Why and when to consider a feature store in machine learning
Feature stores exist to make data for training machine learning models reusable. Explore both the benefits and challenges of feature stores that organizations can experience.
Many machine learning and AI models work best on summaries of raw data called features. These features structure information into a form that makes it easier to train algorithms.
A simple feature might involve transforming a raw date into a weekday or weekend, both of which might be better predictors of behavior than a raw date number. Other kinds of features can be more complex and require intricate calculations across many data streams. A feature store provides a place to organize the most popular features so they can be reused across projects rather than redone from scratch every time they're used.
A feature store can increase automation, improve productivity by promoting sharing and reuse, reduce technical debt in software code, ensure consistency in calculations and provide governance, auditability and lineage for regulatory compliance, according to David Sweenor, senior director of product marketing at data science tools company Alteryx. However, a feature store isn't ideal for every company. Smaller ones may struggle with the overhead required to create and maintain a feature store. Companies may also struggle with reusing features across departments.
What are the benefits of a feature store?
A feature, as it relates to data science, is any variable that can be used for analytics. Simple examples include name, age, sex, zip code and amount. These raw variables are transformed through a process known as feature engineering to yield better predictions. For example, a date could be transformed into a day of the week, a day of the year or a holiday.
A feature store enables a data scientist to create this transformation once rather than having each data scientist recreate the same features repeatedly. This ensures consistency since everyone is using the exact same transformation as part of their models. It also reduces the need to insert the same algorithm within code. If a company decides to change a complex feature, a feature store enables them to change it once and propagate it across all models that use it. Otherwise, someone would have to manually edit all the models using that feature.
"Since processing these data is very expensive, and these data are slow-changing," said Edward Scott, CEO of ElectrifAi, "it makes sense to process them once every hour or day and store the features into a feature store for hundreds of teams to use [machine learning] ML to solve their business problems."

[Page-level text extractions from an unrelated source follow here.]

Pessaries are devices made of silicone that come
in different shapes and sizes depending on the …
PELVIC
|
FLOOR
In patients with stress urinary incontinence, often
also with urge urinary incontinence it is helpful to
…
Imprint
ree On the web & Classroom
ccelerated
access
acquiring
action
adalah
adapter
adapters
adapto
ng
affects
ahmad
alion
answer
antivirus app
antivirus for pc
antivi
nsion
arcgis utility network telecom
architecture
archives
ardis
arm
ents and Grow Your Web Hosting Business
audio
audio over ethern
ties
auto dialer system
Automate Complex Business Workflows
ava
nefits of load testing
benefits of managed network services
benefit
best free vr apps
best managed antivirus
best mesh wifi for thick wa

This reduces costs and improves the quality of features. Feature stores also reduce development time and enable developers to launch a new project more quickly. In one specific use case, a feature store can improve time-to-market and campaign effectiveness by looking at how the quality of translated content affects campaign effectiveness across different countries, according to Olga Beregovaya, vice president of machine translation and AI at language translation service Smartling.
Challenges with implementing a feature store
A feature store may not be suitable for every use case or organization as it involves some overhead, which can increase data science complexity, particularly for smaller projects. A feature store could make things unnecessarily complicated when a company has many different sets of data, and each data set is small.

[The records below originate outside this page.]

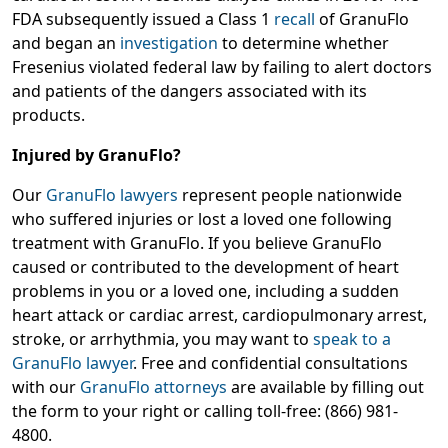
FDA subsequently issued a Class 1
recall
of GranuFlo
and began an
investigation
to determine whether
Fresenius violated federal law by failing to alert doctors
and patients of the dangers associated with its
products.
Injured by GranuFlo?
Our
GranuFlo lawyers
represent people nationwide
who suffered injuries or lost a loved one following
treatment with GranuFlo. If you believe GranuFlo
caused or contributed to the development of heart
problems in you or a loved one, including a sudden
heart attack or cardiac arrest, cardiopulmonary arrest,
stroke, or arrhythmia, you may want to
speak to a
GranuFlo lawyer
. Free and confidential consultations
with our
GranuFlo attorneys
are available by filling out
the form to your right or calling toll-free: (866) 981-
4800.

"The feature store adds no value if there are very limited data science use cases within a company," Beregovaya said.
She has also found that feature stores aren't helpful when the data is so disparate that no shared modeling practice will be of benefit. If the data sets are disparate and the metadata is drastically different, then the features built on them are difficult to reuse. For example, they weren't helpful when one team was building an ROI prediction, and another was working on time-to-market estimation and the data came from completely incompatible data sources. Similarly, they can also create problems when data is shared by various teams, but those teams have different service-level agreement requirements.
Other challenges could arise when the raw data from a transaction doesn't contain all of the data needed for a predictive model to run, observed Alteryx's Sweenor. For example, a fraud detection algorithm may require a date, transaction amount, vendor, average amount spent over the last seven days and maximum amount spent over the past 30 days. If the raw data only includes the date, amount and vendor, the system will have to retrieve the average and maximum spend from somewhere else. This may be problematic. Data engineers would have to work with business domain experts and enterprise architects to ensure all the features in their model are available at runtime.
When considering the use of feature stores, each organization should carefully assess whether the benefits outweigh the risks for their specific needs and ML projects. A company with a small number of ML models in production may not reap the same benefits as one with considerably larger ML projects and data sets. Either way, feature stores are becoming more commonplace in the tech world and are worth keeping an eye on.